Representatives of the U.S. Forest Service, particularly those serving on the Superior National Forest, have been under fire in recent weeks as a result of the breakdown in the Boundary Waters reservations system.
In part, that’s just because they’re the easiest and most accessible targets. Forest Service folks rarely try to defend themselves, even in cases, like the current one, over which they had little control. Let’s be clear— no one on the Superior National Forest was involved in creating the online system that failed on Jan. 30. The coding that goes into the creation of such online systems might as well be ancient hieroglyphics to the vast majority of us, and that includes the folks who work on the Superior.
If we’re looking for a convenient target for the justifiable frustration of Boundary Waters users and cooperators, the Forest Service certainly fits the bill. Yet we wonder when those of us who rely on these online government systems will start to raise the more fundamental question about who is really behind some of the spectacular failures we’ve experienced in recent years at both the state and federal level.
From the hobbled roll-out of the MNsure online health insurance system to the disaster over the state’s online licensing program, known as MNLARS, to the latest reservations fiasco, we’ve seen that private contractors have frequently delivered systems that failed to do the job. In the case of MNLARS, a private contractor was paid $18 million over three years for work that the state ultimately had to scrap. Time and again, we the taxpayers have gotten burned.
While businesses that rely on a working Boundary Waters reservations system are justified in their displeasure, we should all keep in mind that the government workers who now must suffer the slings and arrows of that displeasure had no role in the selection of the private contractor, Booz Allen Hamilton, or BAH, which clearly failed to do the job it was hired to do. BAH was supposed to maintain the federal recreational reservations system serving the National Park Service, the Bureau of Land Management, the Forest Service, and other federal agencies that operate recreational sites around the country. BAH is a very well-connected company politically, owned mostly by the Carlyle Group, that makes its billions of dollars in annual revenue almost exclusively from federal government contracts, particularly in the national security and defense sectors.
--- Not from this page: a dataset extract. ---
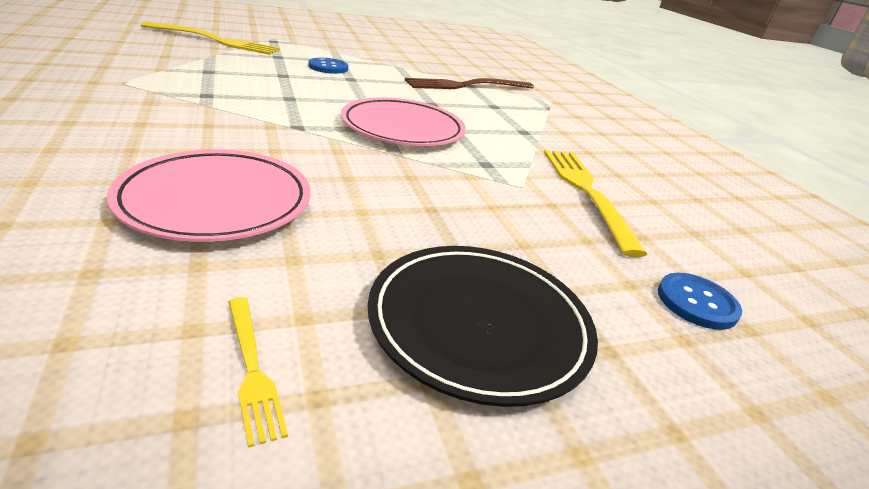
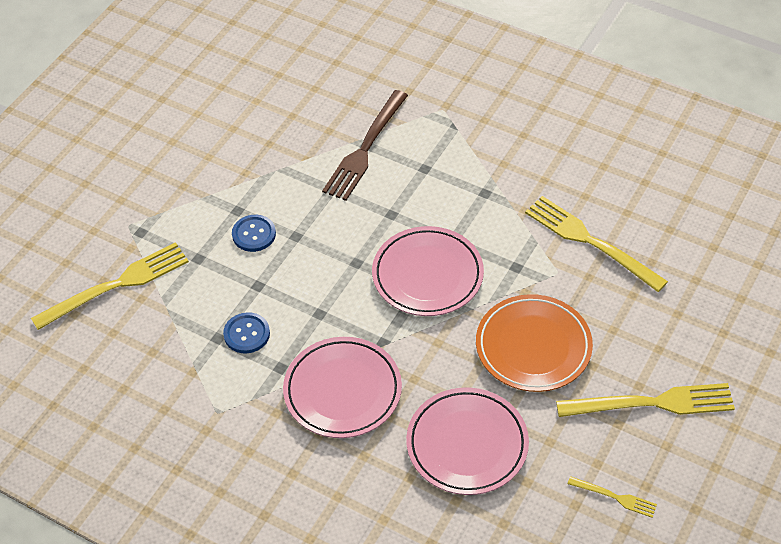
camera: 35 degrees left, 20 degrees up
black plate [368,246,598,407] -> yellow fork [556,383,735,417]
blue button [658,273,742,330] -> blue button moved to [223,312,270,353]
none -> pink plate [283,337,402,438]
none -> orange plate [476,294,593,392]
Clearly, making sure the Boundary Waters reservations system worked when it went online on Jan. 30 was not a high priority for the company’s very well-paid executives, none of whom will ever have to listen to the frustrations of an area outfitter or resort owner whose 2019 season was suddenly cast into disarray.
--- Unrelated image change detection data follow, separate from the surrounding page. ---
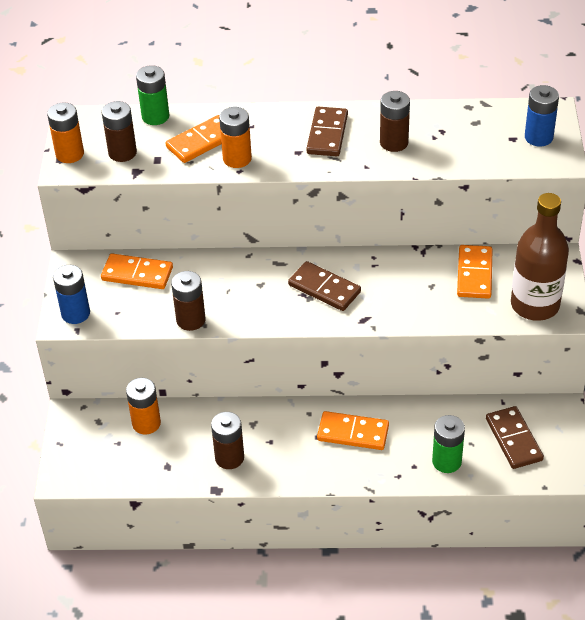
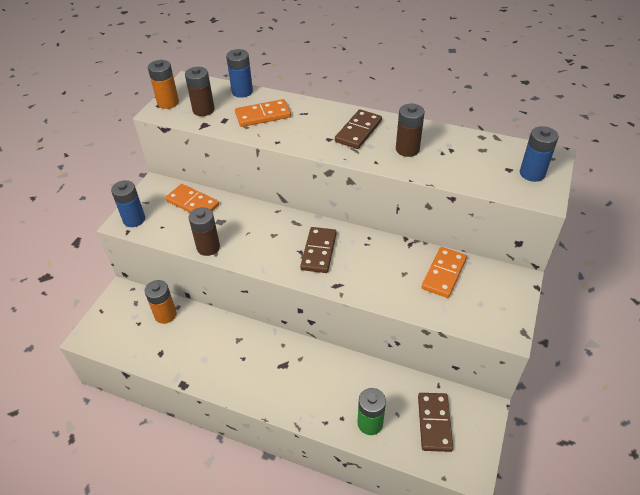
camera: 20 degrees right, 0 degrees up
green battery [136,65,169,125] -> blue battery [226,49,253,98]
brown battery [211,412,244,469] -> none
orange battery [219,107,252,168] -> none
brown domino [288,261,361,311] -> brown domino turned 45 degrees clockwise [300,227,337,273]
orange domino [317,411,389,450] -> none
brown bottle [511,193,569,321] -> none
Instead, it’s the local Forest Service folks, who earn a pittance compared to the BAH executives, who are the public face of the breakdown.
We know some folks are blaming the latest breakdown on the Forest Service’s controversial decision to add some motor-use permits to the online reservations system this year. Those permits had been subject to a lottery system before this year, and so were not reserved through the federal system, known as recreation.gov.
Yet, it’s not clear that there’s any connection between that change and the fiasco that occurred this year. The vast majority of Boundary Waters reservations, including some motor-use permits, have been handled through the online reservations system for years, without any major breakdowns.
We have argued for years for greater government accountability. But how about some accountability for the thousands of private businesses that provide services to the government? When they fail to do their job, it shouldn’t be government officials, alone, who take the heat.